Can anyone tell me if it's "normal" not to get a full bowl rinse on the toilet system fitted to this model (and loads others i would guess)

Ever since we have had the van it only gives about a 75% rinse of the bowl as the water pressure is not adequate to provide a full rinse.
Any ideas,

Thanks,

Richie


----------



## oilslick (Oct 3, 2007)

*Remove the restrictor!*

For some reason there is a restrictor in the plastic pipe. Open the outside door and have a look at the plastic pipes either side of the solenoid valve for a plastic sleeve inserted inside the pipe (pipe is semi clear).

remove the pipe from the valve, screw a wood screw into the restrictor to pull it out - and presto - correct flush action!
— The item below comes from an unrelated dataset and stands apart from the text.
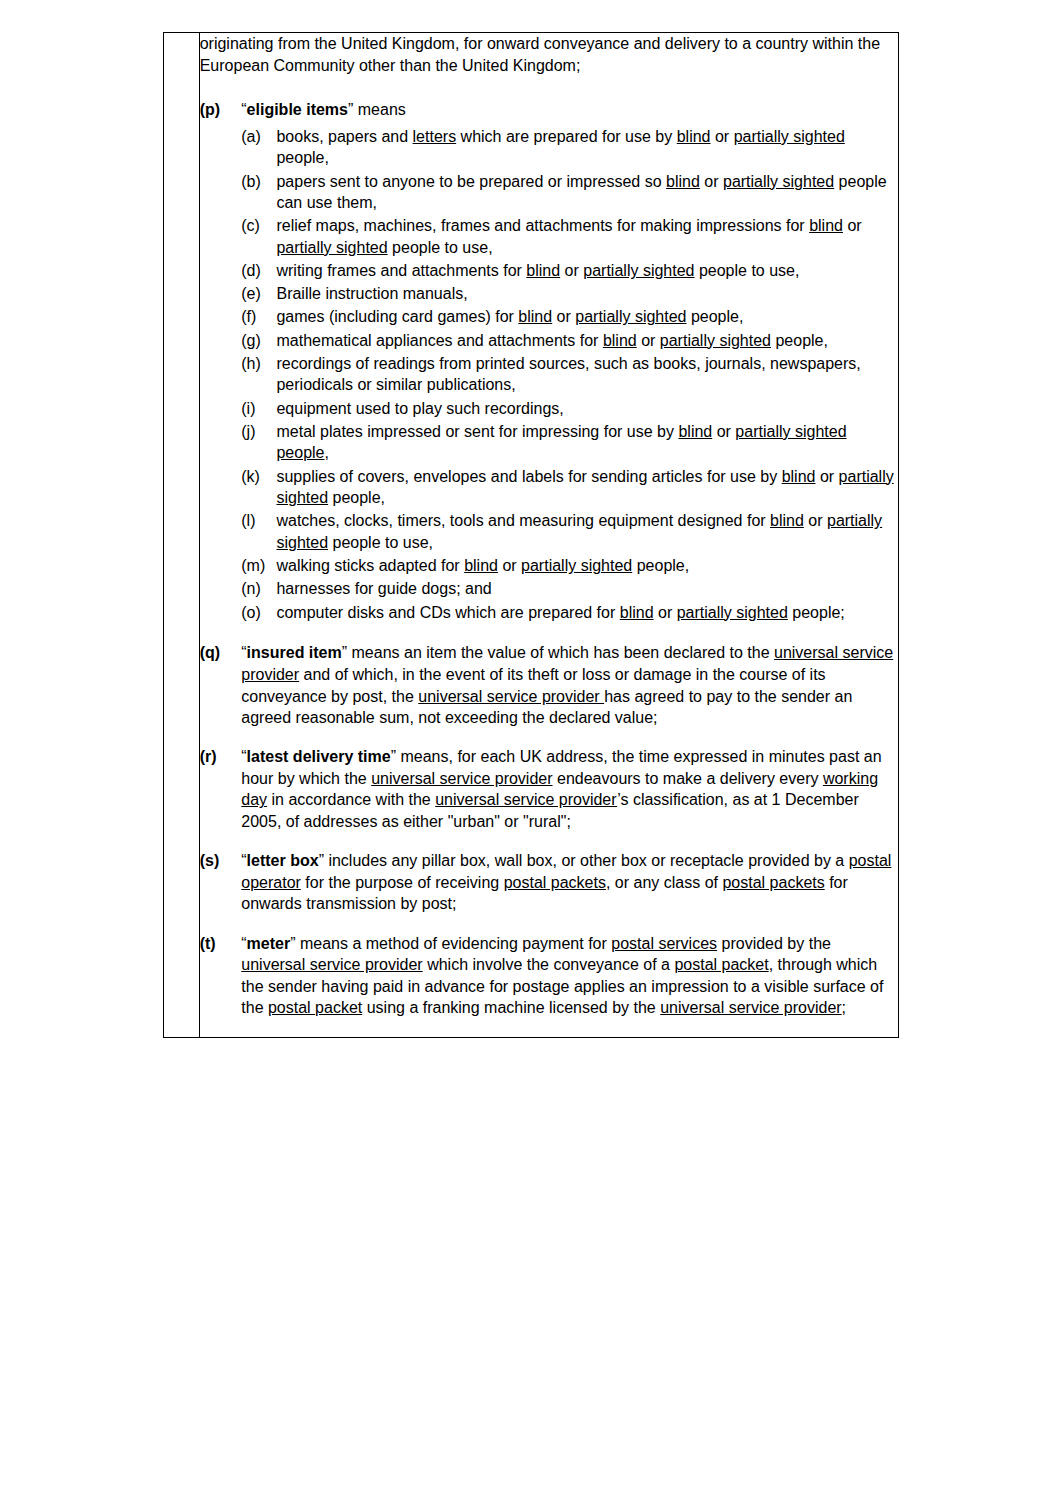| | originating from the United Kingdom, for onward conveyance and delivery to a country within the European Community other than the United Kingdom; (p) “ eligible items ” means (a) books, papers and letters which are prepared for use by blind or partially sighted people, (b) papers sent to anyone to be prepared or impressed so blind or partially sighted people can use them, (c) relief maps, machines, frames and attachments for making impressions for blind or partially sighted people to use, (d) writing frames and attachments for blind or partially sighted people to use, (e) Braille instruction manuals, (f) games (including card games) for blind or partially sighted people, (g) mathematical appliances and attachments for blind or partially sighted people, (h) recordings of readings from printed sources, such as books, journals, newspapers, periodicals or similar publications, (i) equipment used to play such recordings, (j) metal plates impressed or sent for impressing for use by blind or partially sighted people , (k) supplies of covers, envelopes and labels for sending articles for use by blind or partially sighted people, (l) watches, clocks, timers, tools and measuring equipment designed for blind or partially sighted people to use, (m) walking sticks adapted for blind or partially sighted people, (n) harnesses for guide dogs; and (o) computer disks and CDs which are prepared for blind or partially sighted people; (q) “ insured item ” means an item the value of which has been declared to the universal service provider and of which, in the event of its theft or loss or damage in the course of its conveyance by post, the universal service provider has agreed to pay to the sender an agreed reasonable sum, not exceeding the declared value; (r) “ latest delivery time ” means, for each UK address, the time expressed in minutes past an hour by which the universal service provider endeavours to make a delivery every working day in accordance with the universal service provider ’s classification, as at 1 December 2005, of addresses as either "urban" or "rural"; (s) “ letter box ” includes any pillar box, wall box, or other box or receptacle provided by a postal operator for the purpose of receiving postal packets , or any class of postal packets for onwards transmission by post; (t) “ meter ” means a method of evidencing payment for postal services provided by the universal service provider which involve the conveyance of a postal packet , through which the sender having paid in advance for postage applies an impression to a visible surface of the postal packet using a franking machine licensed by the universal service provider ; |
Why they do it I dont know!!

Grant


----------



## dickydutch (Feb 27, 2009)

Grant,

Thanks very much - that simple!

Cheers


Richie


----------



## Annsman (Nov 8, 2007)

Just so you know, they can be a bu**er to get out. A good tip is to dip the pipe in hot water for about 30 seonds. This will make it flexible enough to be able to sqeeze the restrictor along. Be careful if you try to "spear" it with a screwdriver though, you might push it further up the pipe. Someone I know very well did this and it took me ages to get it out!


----------



## rayc (Jun 3, 2008)

*Re: Remove the restrictor!*



oilslick said:


> For some reason there is a restrictor in the plastic pipe.
> Why they do it I dont know!!
> 
> Grant


The restrictor is supposed to be used in some MH's which have high pressure pumps.


----------